A question about the new 'retry' option. The doc says:

    By default, cast() and call() will block until the
    message is successfully sent.

What does 'successfully sent' mean here? Does it mean 'written to the wire' or 'accepted by the broker'?

For the impl_qpid.py driver, each send is synchronous, so it means accepted by the broker[1].

What does the impl_rabbit.py driver do? Does it just mean 'written to the wire', or is it using RabbitMQ confirmations to get notified when the broker accepts it (standard 0-9-1 has no way of doing this).

If the intention is to block until accepted by the broker that has obvious performance implications. On the other hand if it means block until written to the wire, what is the advantage of that? Was that a deliberate feature or perhaps just an accident of implementation?

The use case for the new parameter, as described in the git commit, seems to be motivated by wanting to avoid the blocking when sending notifications. I can certainly understand that desire.
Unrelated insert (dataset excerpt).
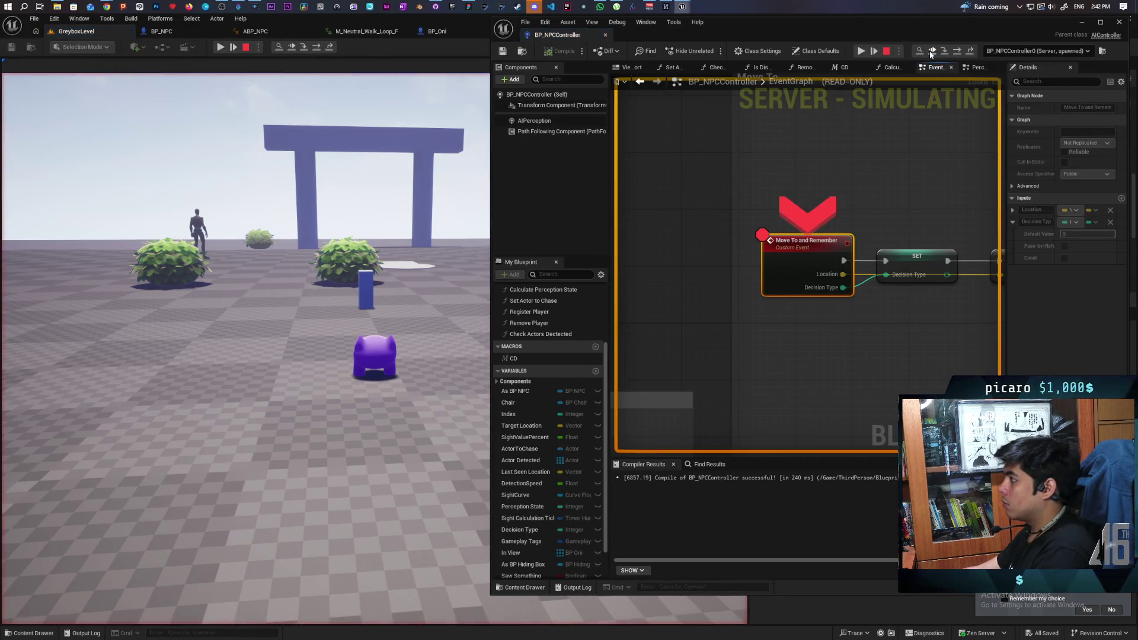
pyautogui.click(929, 53)
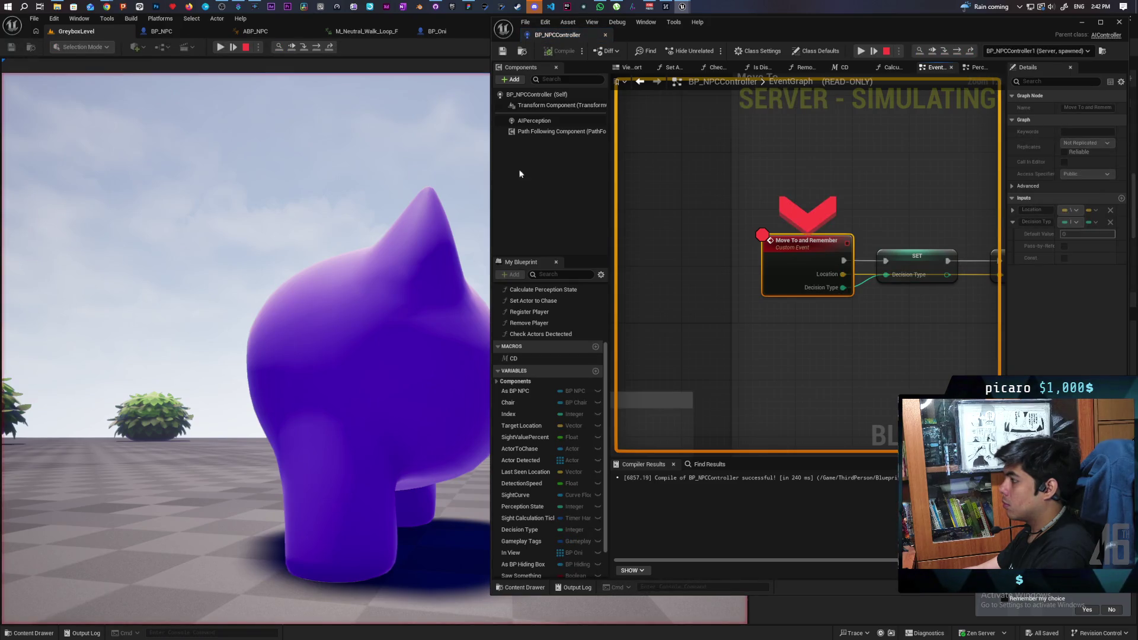
pyautogui.click(932, 52)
However, notifications and casts feel like inherently asynchronous things to me, and perhaps having/needing the synchronous behaviour is the real issue? Calls by contrast, are inherently synchronous, but at present the retry controls only the sending of the request. If the server fails, the call may timeout regardless of the value of 'retry'.

Just in passing, I'd suggest that renaming the new parameter max_reconnects, would make it's current behaviour and values clearer. The name 'retry' sounds like a yes/no type value, and retry=0 v. retry=1 is the reverse of what I would intuitively expect.

--Gordon.

[1] I've personally considered that somewhat unnecessary.